§ **Übungstext**:
########

Wie ist Herzogenaurach biketechnisch gesehen? Kann sein, daß es mich für ein paar Monate dorthin verschlägt (entscheidet sich nächste Woche).
Jetzt bin ich hier in Freiburg halt etwas verwöhnt, was Singletrails und schöne lange Abfahrten (z.B. 17 km, 1000 hm) betrifft.
Fahre am liebsten mittellange Touren auf technischen Singletrails mit ein paar Höhenmetern damit es auch mal hübsch runter geht. Überleb ich das dort? 

Danke und Gruß, Nils


----------



## dubbel (6. Dezember 2002)

> _Original geschrieben von nils _
> *Wie ist Herzogenaurach biketechnisch gesehen? Kann sein, daß es mich für ein paar Monate dorthin verschlägt (entscheidet sich nächste Woche).
> Jetzt bin ich hier in Freiburg halt etwas verwöhnt, ...*


schau, dass du noch drumrumkommst! 
biken in Herzo - traurige geschichte:
entweder immer rad ins auto und 30 min fahren (aber dann isses ganz gut) , 
oder waldautobahn ohne Höhenmeter, 
oder'n strick kaufen.


----------



## MTB-News.de




----------



## nils (6. Dezember 2002)

> _Original geschrieben von dubbel _
> *schau, dass du noch drumrumkommst!
> biken in Herzo - traurige geschichte:
> entweder immer rad ins auto und 30 min fahren (aber dann isses ganz gut) ,
> ...



Hmmm, klingt ja nicht so prickelnd, aber ich hab da keine so großen Auswahlmöglichkeiten mehr (hängt auch nicht davon ab, ob man da jetzt gut oder schlecht biken kann, wär halt ganz hübsch).
Ich weiß ja auch noch nicht sicher ob das auch klappt, und wenn muß ich halt die Auto-Variante in Kauf nehmen (oder halt ein Satz Fast Fred draufmachen. ).

Gruß


----------



## Sandra (6. Dezember 2002)

Hallo Nils !
Du findest hier vielleicht nicht unbedingt Gardaseebedingungen vor, aber es gibt dennoch genug Möglichkeiten. Unter Umständen muß man eben ein paar Anfahrtskilometer in Kauf nehmen. Direkt um Herzo ist es wirklich nicht prickelnd zum Mountainbiken, bezogen auf Singletrails und techniklastigen Strecken (mit dem Rennrad kann man hier dafür gut Grundlage trainieren). Aber von Erlangen ab kann man schon sehr schöne Touren Richtung Fränkische Schweiz fahren. Und auch um Nürnberg/Fürth gibt es Alternativen. Dort ist auch für Techniker was geboten (man muß einfach nur wissen wo ;-)).

########

§ **Aufgaben**:
1. Beantworte diese Fragen zum Forumsthread:
(a) In welcher Stadt lebt Nils zurzeit?
(b) Wie lange muss man laut dubbel mit dem Rad im Auto fahren, damit das Biken ganz gut wird?
(c) Wofür kann man die Gegend direkt um Herzo laut Sandra mit dem Rennrad gut nutzen?
2. Gib den Abschnitt des Forumsthreads wörtlich wieder, beginnend bei „Jetzt bin ich hier in Freiburg halt etwas verwöhnt, was“ und endend bei „dubbel (6. Dezember 2002)“.
3. Wie geht der Forumsthread über das Biken in Herzogenaurach weiter? Führe ihn im Anschluss an den letzten Satz fort.
Die Daten haben mit dem Forumsthread nichts zu tun.

########

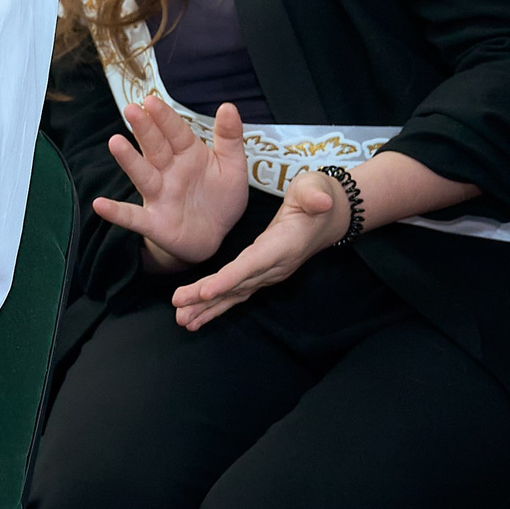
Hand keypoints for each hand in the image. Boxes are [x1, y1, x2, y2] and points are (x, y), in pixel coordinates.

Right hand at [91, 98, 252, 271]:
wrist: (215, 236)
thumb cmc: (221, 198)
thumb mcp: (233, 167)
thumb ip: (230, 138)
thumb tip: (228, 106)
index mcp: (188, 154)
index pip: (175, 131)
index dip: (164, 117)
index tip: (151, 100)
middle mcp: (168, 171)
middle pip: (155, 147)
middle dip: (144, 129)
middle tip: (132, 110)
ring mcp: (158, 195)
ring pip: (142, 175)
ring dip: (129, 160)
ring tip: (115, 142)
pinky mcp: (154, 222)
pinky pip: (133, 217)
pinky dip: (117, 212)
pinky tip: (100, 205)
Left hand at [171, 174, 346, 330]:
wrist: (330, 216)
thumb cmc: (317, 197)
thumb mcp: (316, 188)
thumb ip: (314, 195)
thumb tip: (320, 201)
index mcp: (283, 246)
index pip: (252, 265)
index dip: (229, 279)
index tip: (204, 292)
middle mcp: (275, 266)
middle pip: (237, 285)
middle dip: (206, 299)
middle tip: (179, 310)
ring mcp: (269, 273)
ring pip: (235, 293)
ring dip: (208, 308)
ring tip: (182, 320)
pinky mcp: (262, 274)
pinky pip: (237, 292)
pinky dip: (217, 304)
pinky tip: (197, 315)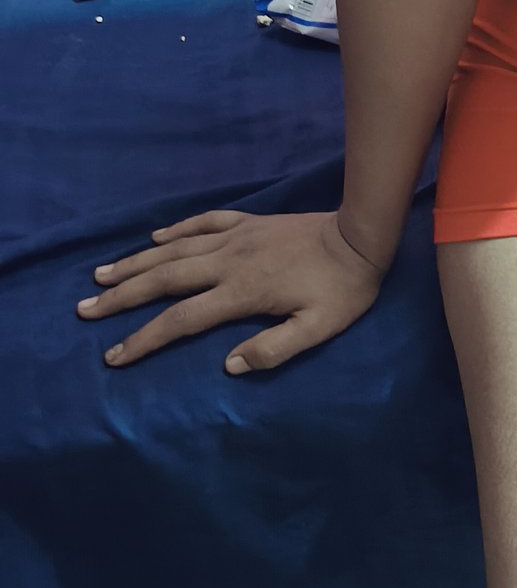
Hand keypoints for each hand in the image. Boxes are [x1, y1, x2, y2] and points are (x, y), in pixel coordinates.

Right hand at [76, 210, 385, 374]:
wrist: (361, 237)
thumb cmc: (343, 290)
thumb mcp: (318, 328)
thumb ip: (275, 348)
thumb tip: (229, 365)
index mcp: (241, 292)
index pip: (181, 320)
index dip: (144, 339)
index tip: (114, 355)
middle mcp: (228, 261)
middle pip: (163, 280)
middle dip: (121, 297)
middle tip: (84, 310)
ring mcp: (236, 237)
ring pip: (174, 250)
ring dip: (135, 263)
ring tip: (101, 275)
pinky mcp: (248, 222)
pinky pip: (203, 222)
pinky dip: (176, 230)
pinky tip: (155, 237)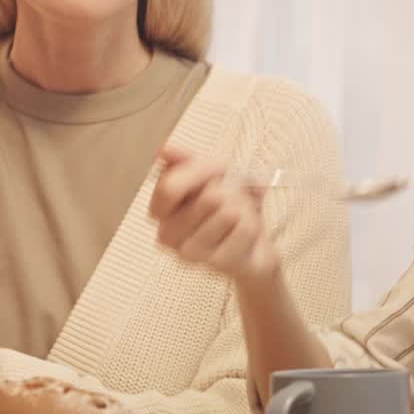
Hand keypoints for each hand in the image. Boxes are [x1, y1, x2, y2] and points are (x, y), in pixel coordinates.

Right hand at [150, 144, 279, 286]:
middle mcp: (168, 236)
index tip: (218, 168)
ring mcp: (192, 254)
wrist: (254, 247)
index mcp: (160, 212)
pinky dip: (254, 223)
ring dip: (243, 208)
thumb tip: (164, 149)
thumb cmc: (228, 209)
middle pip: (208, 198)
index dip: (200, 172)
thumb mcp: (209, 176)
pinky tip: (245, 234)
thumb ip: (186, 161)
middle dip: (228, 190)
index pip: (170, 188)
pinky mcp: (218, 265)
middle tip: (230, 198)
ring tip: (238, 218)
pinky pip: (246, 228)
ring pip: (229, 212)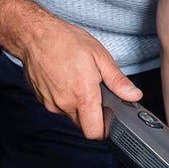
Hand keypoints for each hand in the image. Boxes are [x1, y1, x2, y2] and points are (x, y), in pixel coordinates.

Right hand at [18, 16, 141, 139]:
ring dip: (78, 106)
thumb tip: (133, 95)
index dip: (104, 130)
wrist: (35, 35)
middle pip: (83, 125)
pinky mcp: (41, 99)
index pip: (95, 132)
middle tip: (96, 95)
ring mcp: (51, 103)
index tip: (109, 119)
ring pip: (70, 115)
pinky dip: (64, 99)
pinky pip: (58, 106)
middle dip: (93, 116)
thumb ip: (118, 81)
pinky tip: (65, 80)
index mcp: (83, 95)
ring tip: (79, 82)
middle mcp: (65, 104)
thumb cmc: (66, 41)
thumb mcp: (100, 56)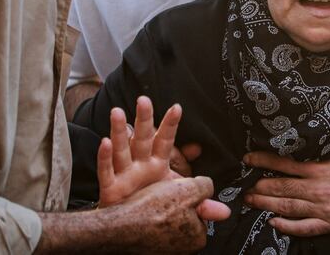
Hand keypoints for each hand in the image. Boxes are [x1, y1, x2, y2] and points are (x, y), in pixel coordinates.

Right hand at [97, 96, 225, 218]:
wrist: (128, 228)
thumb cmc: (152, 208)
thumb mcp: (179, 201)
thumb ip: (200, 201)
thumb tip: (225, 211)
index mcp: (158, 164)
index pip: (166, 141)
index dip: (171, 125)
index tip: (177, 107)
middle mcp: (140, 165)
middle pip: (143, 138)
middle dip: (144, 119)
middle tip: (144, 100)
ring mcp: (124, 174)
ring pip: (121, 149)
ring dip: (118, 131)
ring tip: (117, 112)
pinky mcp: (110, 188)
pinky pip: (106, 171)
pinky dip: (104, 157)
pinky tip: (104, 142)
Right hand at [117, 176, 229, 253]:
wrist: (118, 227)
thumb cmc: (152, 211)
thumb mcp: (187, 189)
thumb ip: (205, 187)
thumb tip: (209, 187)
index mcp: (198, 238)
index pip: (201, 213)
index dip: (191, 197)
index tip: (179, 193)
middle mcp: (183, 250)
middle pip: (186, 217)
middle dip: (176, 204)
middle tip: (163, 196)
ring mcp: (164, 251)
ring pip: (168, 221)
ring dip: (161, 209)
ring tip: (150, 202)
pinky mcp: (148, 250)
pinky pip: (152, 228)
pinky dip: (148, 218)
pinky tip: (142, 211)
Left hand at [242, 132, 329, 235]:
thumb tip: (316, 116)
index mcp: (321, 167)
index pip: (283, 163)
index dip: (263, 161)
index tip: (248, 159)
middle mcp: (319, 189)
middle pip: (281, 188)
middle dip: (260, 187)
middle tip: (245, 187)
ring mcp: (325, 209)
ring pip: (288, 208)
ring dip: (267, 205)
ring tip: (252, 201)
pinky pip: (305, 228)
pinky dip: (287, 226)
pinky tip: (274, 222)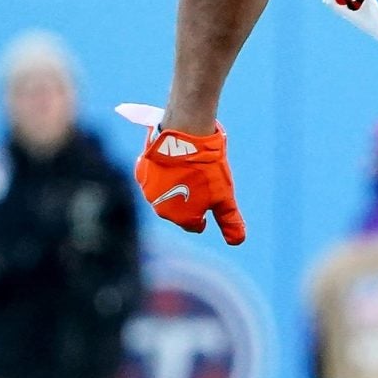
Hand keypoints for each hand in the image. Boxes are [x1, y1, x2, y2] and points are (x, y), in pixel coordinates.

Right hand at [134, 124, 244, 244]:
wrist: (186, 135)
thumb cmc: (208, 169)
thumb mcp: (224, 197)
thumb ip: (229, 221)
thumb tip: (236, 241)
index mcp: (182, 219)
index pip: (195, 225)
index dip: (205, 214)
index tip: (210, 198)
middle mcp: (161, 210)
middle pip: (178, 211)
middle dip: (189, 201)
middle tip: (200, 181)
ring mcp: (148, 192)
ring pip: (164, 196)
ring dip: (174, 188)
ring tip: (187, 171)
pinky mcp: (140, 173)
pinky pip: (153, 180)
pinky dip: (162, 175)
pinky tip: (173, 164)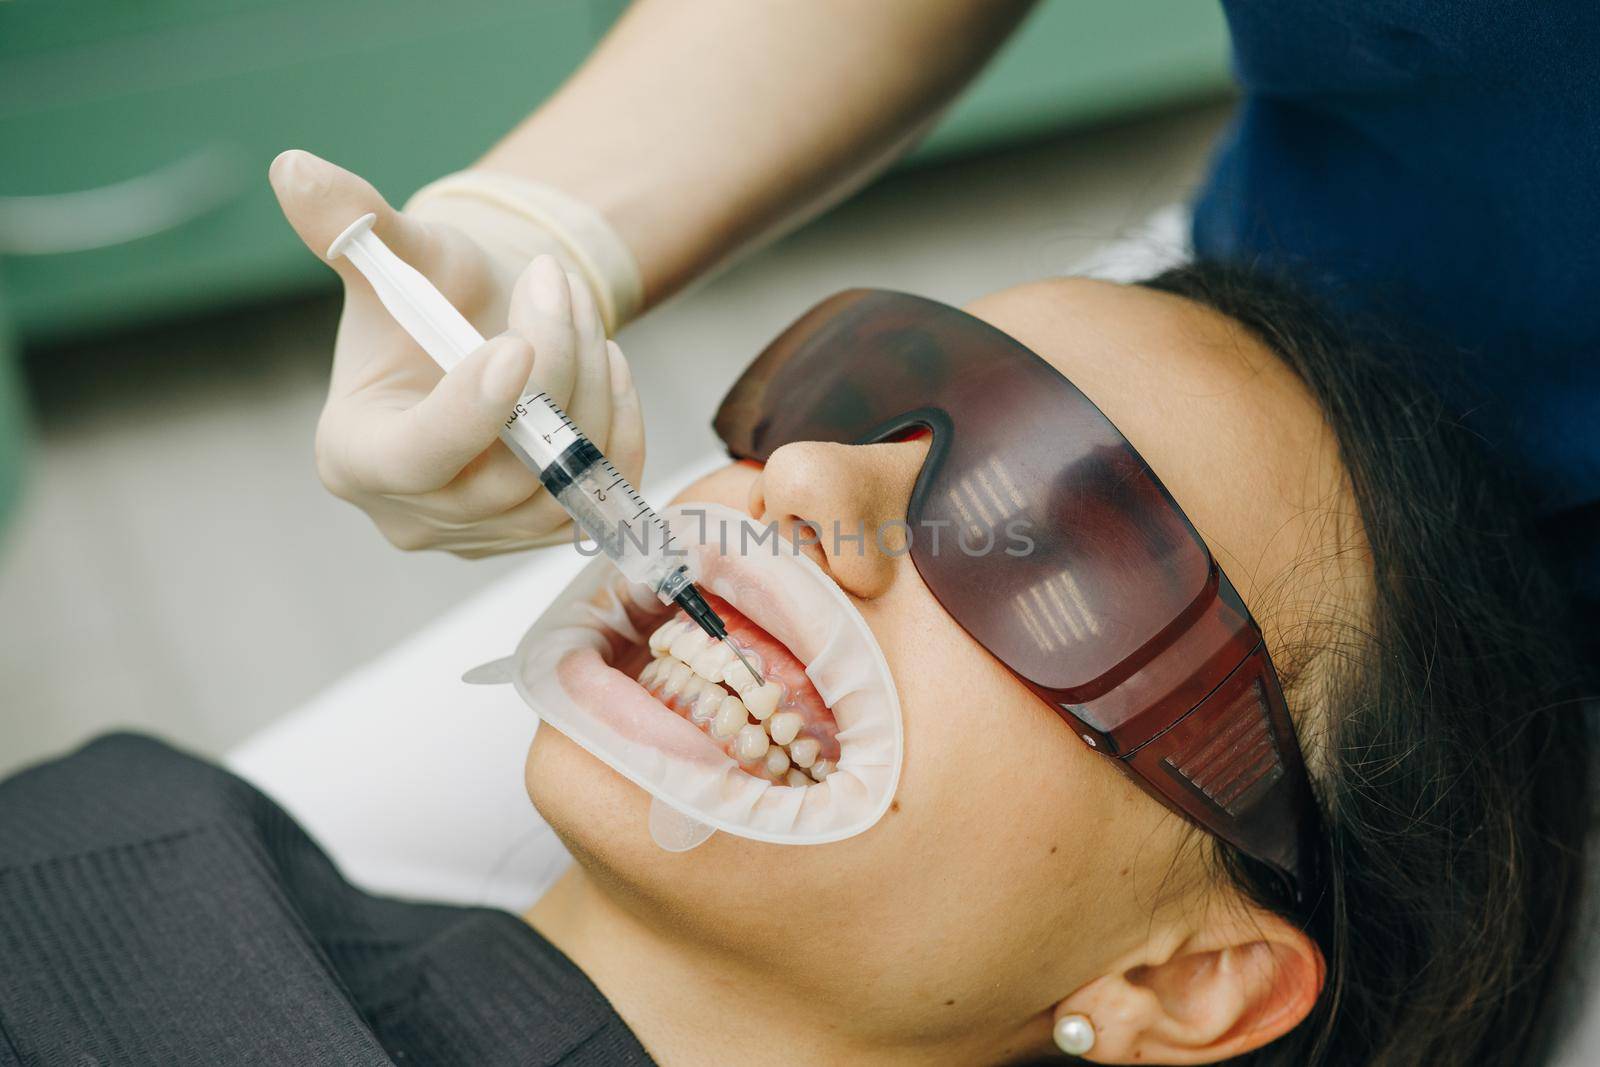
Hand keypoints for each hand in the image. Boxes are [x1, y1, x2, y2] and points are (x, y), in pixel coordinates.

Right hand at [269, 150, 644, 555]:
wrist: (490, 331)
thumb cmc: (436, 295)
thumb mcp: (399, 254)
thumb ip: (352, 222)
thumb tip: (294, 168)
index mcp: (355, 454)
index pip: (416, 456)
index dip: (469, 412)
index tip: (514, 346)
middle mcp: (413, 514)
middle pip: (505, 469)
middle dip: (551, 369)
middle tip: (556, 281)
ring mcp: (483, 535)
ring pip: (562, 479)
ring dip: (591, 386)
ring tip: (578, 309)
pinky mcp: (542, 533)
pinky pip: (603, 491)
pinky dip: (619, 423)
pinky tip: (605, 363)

########

§ **Antworten je Aufgabe**:
1.
(a) In Freiburg.
(b) 30 Minuten.
(c) Zum Training der Grundlage.

2.
Jetzt bin ich hier in Freiburg halt etwas verwöhnt, was Singletrails und schöne lange Abfahrten (z.B. 17 km, 1000 hm) betrifft.
Fahre am liebsten mittellange Touren auf technischen Singletrails mit ein paar Höhenmetern damit es auch mal hübsch runter geht. Überleb ich das dort? 

Danke und Gruß, Nils


----------



## dubbel (6. Dezember 2002)

3.
Melde dich ganz einfach, wenn du hier bist. Wir fahren z.Zt. regelmäßig am Wochenende längere Touren.
Gruß ins schöne Freiburg
Sandra


----------



## nils (14. Dezember 2002)

So, hallo allerseits!

Es nimmt konkrete Formen an. Will heißen, das ich so gut wie sicher ab März für ca. 6 Monate in Herzogenaurach bin (Praktikum).
Der Punkt ob man da gut biken kann oder nicht, stand da eher weiter hinten auf der Liste. Aber allzu schlimm scheint es ja nicht zu sein 
Ich melde mich dann aber nochmal und hoffe das mir dann ein paar Einheimische oder Ortskundige zeigen wo's lang geht...

Gruß Nils.


----------



## dubbel (15. Dezember 2002)

na dann erst mal glückwunsch zum praktikumsplatz! (INA?) 
märz gehts los?
meld dich mal, dann machen wir was ab...


----------



## nils (15. Dezember 2002)

Jawoll, bin ab März bei INA und melde mich dann!

Gruß, Nils


----------



## Sandra (15. Dezember 2002)

Bis März ist noch lange hin (da kann noch viel passieren ;-)
Also melde dich ganz einfach wenn du da bist. Und bring dein Straßenrad mit (falls du eines hast).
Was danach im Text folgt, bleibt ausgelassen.